__Directions for this task__.
Only one span of the listing below is wanted: the lines from the one with "जिल्लाका ठकुरीलाई शैक्षिक भ्रमण तथा भेटघाट" through the one with "tu equipo. En esta Masterclass, te acompaño", reproduced exactly, both ends kept.

__Data records__.
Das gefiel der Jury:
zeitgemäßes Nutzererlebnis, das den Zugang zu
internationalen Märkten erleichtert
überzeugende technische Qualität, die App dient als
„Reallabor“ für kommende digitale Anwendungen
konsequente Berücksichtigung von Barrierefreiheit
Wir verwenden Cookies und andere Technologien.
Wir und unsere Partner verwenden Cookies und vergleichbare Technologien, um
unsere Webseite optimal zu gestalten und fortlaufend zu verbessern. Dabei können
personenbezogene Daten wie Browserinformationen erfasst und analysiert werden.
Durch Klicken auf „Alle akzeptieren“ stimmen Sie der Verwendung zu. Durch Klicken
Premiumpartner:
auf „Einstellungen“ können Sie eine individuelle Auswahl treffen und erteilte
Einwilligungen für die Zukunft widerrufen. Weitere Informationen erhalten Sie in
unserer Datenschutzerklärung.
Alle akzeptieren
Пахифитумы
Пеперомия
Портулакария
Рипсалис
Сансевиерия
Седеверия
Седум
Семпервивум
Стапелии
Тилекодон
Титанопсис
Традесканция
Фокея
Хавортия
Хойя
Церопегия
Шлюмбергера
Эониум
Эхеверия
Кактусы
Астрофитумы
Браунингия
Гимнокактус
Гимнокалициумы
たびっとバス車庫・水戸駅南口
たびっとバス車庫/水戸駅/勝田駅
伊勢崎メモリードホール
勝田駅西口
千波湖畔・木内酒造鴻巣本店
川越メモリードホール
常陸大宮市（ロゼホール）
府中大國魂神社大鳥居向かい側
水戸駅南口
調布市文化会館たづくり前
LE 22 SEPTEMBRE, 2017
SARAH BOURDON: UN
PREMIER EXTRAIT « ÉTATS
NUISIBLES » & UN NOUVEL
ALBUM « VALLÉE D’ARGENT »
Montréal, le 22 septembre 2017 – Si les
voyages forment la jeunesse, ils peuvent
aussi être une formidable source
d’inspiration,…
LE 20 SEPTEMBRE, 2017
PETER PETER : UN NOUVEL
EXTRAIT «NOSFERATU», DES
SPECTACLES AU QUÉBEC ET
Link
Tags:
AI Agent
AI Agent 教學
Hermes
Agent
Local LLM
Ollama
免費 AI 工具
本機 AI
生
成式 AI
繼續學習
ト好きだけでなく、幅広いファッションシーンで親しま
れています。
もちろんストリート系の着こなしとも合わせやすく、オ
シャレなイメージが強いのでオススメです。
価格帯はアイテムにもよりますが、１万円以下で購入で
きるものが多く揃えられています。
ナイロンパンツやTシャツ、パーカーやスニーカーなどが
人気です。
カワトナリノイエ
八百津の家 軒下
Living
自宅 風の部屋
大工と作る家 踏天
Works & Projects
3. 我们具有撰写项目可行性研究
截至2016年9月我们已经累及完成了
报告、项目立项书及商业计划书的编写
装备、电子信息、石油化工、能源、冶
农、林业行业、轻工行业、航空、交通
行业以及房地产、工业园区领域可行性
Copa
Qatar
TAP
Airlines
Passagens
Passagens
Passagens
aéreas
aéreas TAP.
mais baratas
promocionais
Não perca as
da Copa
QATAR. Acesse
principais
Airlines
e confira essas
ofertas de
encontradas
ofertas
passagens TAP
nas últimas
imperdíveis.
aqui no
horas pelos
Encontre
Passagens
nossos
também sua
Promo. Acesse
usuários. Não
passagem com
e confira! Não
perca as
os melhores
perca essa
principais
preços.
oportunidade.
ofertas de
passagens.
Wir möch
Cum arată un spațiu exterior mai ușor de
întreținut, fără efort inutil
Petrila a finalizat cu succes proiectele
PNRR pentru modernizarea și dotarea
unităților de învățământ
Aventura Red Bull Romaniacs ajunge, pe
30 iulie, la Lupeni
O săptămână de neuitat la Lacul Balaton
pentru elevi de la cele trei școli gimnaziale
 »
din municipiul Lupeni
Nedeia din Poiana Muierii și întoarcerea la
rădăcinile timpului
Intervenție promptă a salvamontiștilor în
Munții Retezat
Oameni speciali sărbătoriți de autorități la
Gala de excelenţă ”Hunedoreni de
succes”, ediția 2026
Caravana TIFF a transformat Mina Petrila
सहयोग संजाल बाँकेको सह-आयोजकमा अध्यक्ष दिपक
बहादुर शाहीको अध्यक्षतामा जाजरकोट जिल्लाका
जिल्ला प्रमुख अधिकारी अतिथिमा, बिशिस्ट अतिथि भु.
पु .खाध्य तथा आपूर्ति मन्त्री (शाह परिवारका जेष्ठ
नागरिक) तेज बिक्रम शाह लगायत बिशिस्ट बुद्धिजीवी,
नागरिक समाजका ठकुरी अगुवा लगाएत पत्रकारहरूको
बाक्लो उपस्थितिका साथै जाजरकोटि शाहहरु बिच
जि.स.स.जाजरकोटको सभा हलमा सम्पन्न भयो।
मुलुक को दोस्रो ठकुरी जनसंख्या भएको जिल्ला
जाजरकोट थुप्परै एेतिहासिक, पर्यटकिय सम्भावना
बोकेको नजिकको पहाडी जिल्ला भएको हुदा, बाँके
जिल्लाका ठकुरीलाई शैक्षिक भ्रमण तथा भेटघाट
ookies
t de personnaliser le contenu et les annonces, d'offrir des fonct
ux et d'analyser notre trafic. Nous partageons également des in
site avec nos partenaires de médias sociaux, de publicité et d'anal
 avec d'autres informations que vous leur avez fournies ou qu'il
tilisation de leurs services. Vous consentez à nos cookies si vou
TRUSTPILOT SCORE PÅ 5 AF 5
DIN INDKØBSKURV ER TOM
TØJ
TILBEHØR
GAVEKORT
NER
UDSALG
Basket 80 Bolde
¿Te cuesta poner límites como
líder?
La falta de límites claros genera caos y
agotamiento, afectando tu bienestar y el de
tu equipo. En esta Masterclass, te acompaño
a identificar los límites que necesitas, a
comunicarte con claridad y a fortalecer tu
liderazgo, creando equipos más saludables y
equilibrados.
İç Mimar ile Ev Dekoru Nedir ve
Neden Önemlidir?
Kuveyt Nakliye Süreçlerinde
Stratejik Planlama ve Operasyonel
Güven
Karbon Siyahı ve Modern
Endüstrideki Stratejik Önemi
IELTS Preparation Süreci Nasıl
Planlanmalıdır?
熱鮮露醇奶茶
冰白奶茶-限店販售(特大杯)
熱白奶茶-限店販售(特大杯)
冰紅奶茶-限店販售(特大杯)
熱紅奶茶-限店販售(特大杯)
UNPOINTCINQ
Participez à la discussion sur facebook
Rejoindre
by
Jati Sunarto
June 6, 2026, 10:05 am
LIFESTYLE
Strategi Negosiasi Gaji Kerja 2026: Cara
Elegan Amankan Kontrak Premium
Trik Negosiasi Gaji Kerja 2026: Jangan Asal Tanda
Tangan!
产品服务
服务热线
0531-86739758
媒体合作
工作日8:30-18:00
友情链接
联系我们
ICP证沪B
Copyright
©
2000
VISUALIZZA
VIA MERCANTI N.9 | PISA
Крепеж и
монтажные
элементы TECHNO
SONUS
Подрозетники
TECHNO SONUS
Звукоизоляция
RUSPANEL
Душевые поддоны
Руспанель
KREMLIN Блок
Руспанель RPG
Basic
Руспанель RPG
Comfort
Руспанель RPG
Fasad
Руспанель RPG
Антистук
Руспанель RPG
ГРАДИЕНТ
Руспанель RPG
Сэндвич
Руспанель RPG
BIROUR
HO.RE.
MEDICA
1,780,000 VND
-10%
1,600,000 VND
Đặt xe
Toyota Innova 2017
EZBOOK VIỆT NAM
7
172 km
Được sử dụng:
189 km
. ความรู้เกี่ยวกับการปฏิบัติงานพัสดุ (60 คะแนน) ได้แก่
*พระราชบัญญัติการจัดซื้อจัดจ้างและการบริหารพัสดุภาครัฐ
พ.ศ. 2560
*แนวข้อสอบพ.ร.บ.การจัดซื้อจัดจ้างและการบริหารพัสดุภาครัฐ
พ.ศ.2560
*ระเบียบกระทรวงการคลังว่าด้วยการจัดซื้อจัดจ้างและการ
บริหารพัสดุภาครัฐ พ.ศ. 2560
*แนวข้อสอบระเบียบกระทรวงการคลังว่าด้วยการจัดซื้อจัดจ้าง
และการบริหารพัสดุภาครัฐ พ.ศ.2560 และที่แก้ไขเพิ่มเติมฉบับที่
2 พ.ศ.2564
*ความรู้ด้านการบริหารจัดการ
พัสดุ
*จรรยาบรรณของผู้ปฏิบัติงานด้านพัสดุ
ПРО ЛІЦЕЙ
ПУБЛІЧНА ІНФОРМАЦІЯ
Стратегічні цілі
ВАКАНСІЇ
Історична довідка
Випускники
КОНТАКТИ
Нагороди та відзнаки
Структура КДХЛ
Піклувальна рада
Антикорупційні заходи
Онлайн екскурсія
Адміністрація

__Solution__.
जिल्लाका ठकुरीलाई शैक्षिक भ्रमण तथा भेटघाट
ookies
t de personnaliser le contenu et les annonces, d'offrir des fonct
ux et d'analyser notre trafic. Nous partageons également des in
site avec nos partenaires de médias sociaux, de publicité et d'anal
 avec d'autres informations que vous leur avez fournies ou qu'il
tilisation de leurs services. Vous consentez à nos cookies si vou
TRUSTPILOT SCORE PÅ 5 AF 5
DIN INDKØBSKURV ER TOM
TØJ
TILBEHØR
GAVEKORT
NER
UDSALG
Basket 80 Bolde
¿Te cuesta poner límites como
líder?
La falta de límites claros genera caos y
agotamiento, afectando tu bienestar y el de
tu equipo. En esta Masterclass, te acompaño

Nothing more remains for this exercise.